The adjustment to income for classroom expenses for teachers and educators is $250. It increases to to a total of $500 if you're married, filing a joint return, and both you and your spouse are educators. You and your spouse can't each claim a $500 adjustment to income.
You must be a teacher, instructor, counselor, principal, or aide for students from kindergarten through grade 12. You must work at least 900 hours a year in a school that provides elementary or secondary education.
It used to be that you didn't have to pay taxes on the portion of your income that you contributed to your ex-spouse each month in the form of alimony, but that changed with the Tax Cuts and Jobs Act in 2018. Your ex-spouse used to be taxed on this income instead, but not anymore.
You must provide your ex's Social Security number on your tax return if you want to claim this adjustment for divorces entered into prior to 2019. Certain rules apply, such as that the alimony must be provided for in a court order.
You could deduct many expenses associated with moving prior to 2018, but this changed with the TCJA as well. This adjustment to income is only available to servicemembers beginning in 2018 through at least 2025 when the TCJA potentially expires.
Your move must be necessitated by a military order and be a permanent change of station. Moving expenses incurred by your spouse or dependents qualify as well.
The Self-Employment Tax
You must pay 100% of your Social Security and Medicare taxes if you're self-employed. This is referred to as the self-employment tax. Your employer would pick up half these taxes if you worked for someone else, but the IRS effectively gives that other half back to you as an adjustment to income on line 14 of Schedule 1.
You still have to pay that half the tax, but you at least you can deduct it from your taxable income.
Self-Employed Health Insurance
You would have to itemize to claim a deduction for what you spend on health insurance premiums if you worked for someone else, and that deduction is subject to some limitations. But you can deduct 100% of what you spend on premiums if you work for yourself. The policy can cover you, your spouse, and your dependents.
No other insurance coverage can be available to you, however, such as through an employer if you also hold down a regular job, or your spouse's employer.
Effect on the Alternative Minimum Tax
Adjustments to income aren't added back when you're calculating the alternative minimum tax if you're subject to it. The AMT is an alternate method of calculating your federal income tax liability, and the calculation starts with adjusted gross income. Adjustments to income reduce your AGI, so by extension they can lower the alternative minimum tax as well.
Effect on Other Deductions and Credits
Some itemized tax deductions are limited by a taxpayer's AGI. For example, medical expenses can only be deducted to the extent that they exceed 7.5% of your adjusted gross income as of 2019 and 2020.
As an example, let's say you have an AGI of $50,000 for the 2020 year.
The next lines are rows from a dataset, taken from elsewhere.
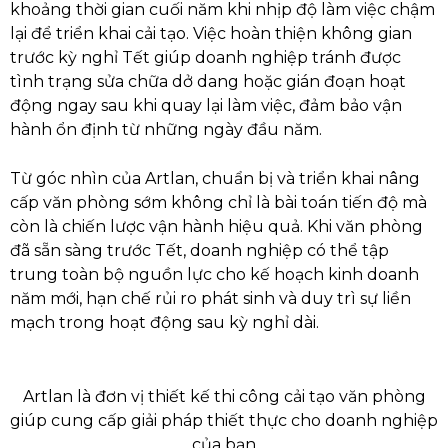
khoảng thời gian cuối năm khi nhịp độ làm việc chậm
lại để triển khai cải tạo. Việc hoàn thiện không gian
trước kỳ nghỉ Tết giúp doanh nghiệp tránh được
tình trạng sửa chữa dở dang hoặc gián đoạn hoạt
động ngay sau khi quay lại làm việc, đảm bảo vận
hành ổn định từ những ngày đầu năm.
Từ góc nhìn của Artlan, chuẩn bị và triển khai nâng
cấp văn phòng sớm không chỉ là bài toán tiến độ mà
còn là chiến lược vận hành hiệu quả. Khi văn phòng
đã sẵn sàng trước Tết, doanh nghiệp có thể tập
trung toàn bộ nguồn lực cho kế hoạch kinh doanh
năm mới, hạn chế rủi ro phát sinh và duy trì sự liền
mạch trong hoạt động sau kỳ nghỉ dài.
Artlan là đơn vị thiết kế thi công cải tạo văn phòng
giúp cung cấp giải pháp thiết thực cho doanh nghiệp
của bạn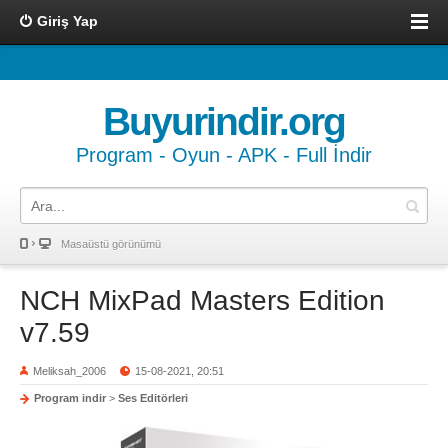
Giriş Yap
Buyurindir.org
Program - Oyun - APK - Full İndir
Masaüstü görünümü
NCH MixPad Masters Edition
v7.59
Meliksah_2006
15-08-2021, 20:51
Program indir
>
Ses Editörleri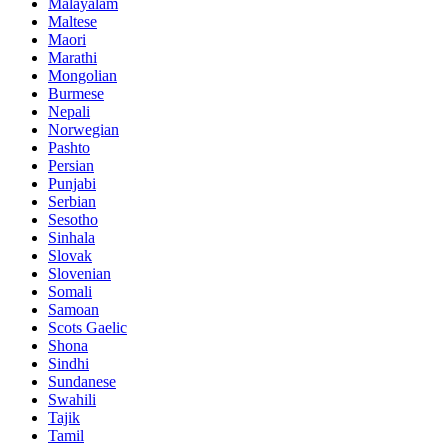
Malayalam
Maltese
Maori
Marathi
Mongolian
Burmese
Nepali
Norwegian
Pashto
Persian
Punjabi
Serbian
Sesotho
Sinhala
Slovak
Slovenian
Somali
Samoan
Scots Gaelic
Shona
Sindhi
Sundanese
Swahili
Tajik
Tamil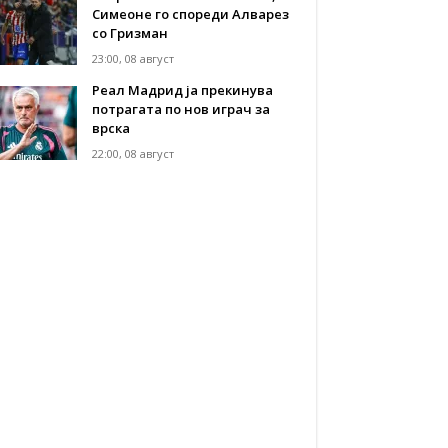
Симеоне го спореди Алварез
со Гризман
23:00, 08 август
Реал Мадрид ја прекинува
потрагата по нов играч за
врска
22:00, 08 август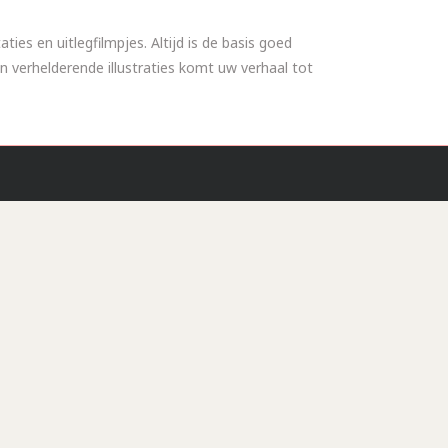
ies en uitlegfilmpjes. Altijd is de basis goed
n verhelderende illustraties komt uw verhaal tot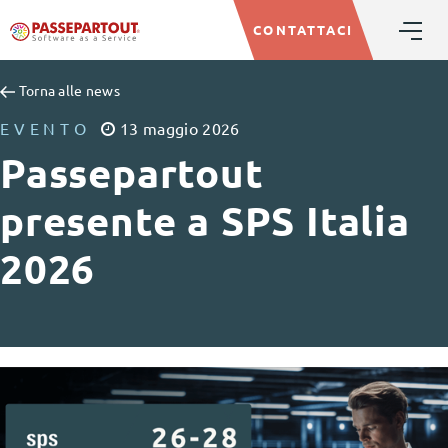
CONTATTACI
Torna alle news
EVENTO
13
maggio
2026
Passepartout
presente a SPS Italia
2026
You have qualifying medical expenses totaling $6,000 for the year. You can deduct your medical expenses to the extent that they exceed 7.5% of your AGI, or $3,750. Your medical expenses of $6,000 exceed this threshold by $2,250, so you can claim $2,250 out of your $6,000 in expenses as an itemized deduction.
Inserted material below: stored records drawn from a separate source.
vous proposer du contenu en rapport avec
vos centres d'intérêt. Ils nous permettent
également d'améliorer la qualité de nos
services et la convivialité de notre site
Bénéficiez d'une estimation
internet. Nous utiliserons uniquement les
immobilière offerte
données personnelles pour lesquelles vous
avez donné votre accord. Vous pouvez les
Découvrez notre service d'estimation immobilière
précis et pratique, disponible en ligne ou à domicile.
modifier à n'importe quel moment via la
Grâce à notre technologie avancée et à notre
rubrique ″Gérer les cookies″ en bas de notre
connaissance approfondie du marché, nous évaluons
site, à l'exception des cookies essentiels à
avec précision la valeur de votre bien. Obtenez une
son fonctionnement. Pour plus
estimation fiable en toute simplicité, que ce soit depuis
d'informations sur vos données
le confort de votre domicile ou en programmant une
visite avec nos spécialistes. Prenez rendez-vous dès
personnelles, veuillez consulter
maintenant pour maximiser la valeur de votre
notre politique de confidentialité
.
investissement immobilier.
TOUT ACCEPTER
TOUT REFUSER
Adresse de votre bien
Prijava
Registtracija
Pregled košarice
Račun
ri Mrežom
But let's say that you also contribute $1,000 to a traditional individual retirement account in that same tax year. These contributions are an adjustment to income, so this reduces your AGI by $1,000, to $49,000.
You now have a threshold of $3,675, or 7.5% of $49,000, rather than $3,750 for calculating your medical expenses deduction. You can deduct an additional $75 in medical expenses for a total of $2,325, rather than $2,250.
Effect on Other Taxes
Increasing adjustments to income can also decrease other taxes because some surtaxes are calculated based on AGIs. The 3.8% net investment income tax is based in part on a person's modified adjusted gross income over certain thresholds. You can avoid paying this tax if you can reduce your AGI below those thresholds.
Most tax preparation software is well-equipped to handle all these different scenarios, and you can always seek the help of a tax professional if you really don't feel that you can handle it all yourself.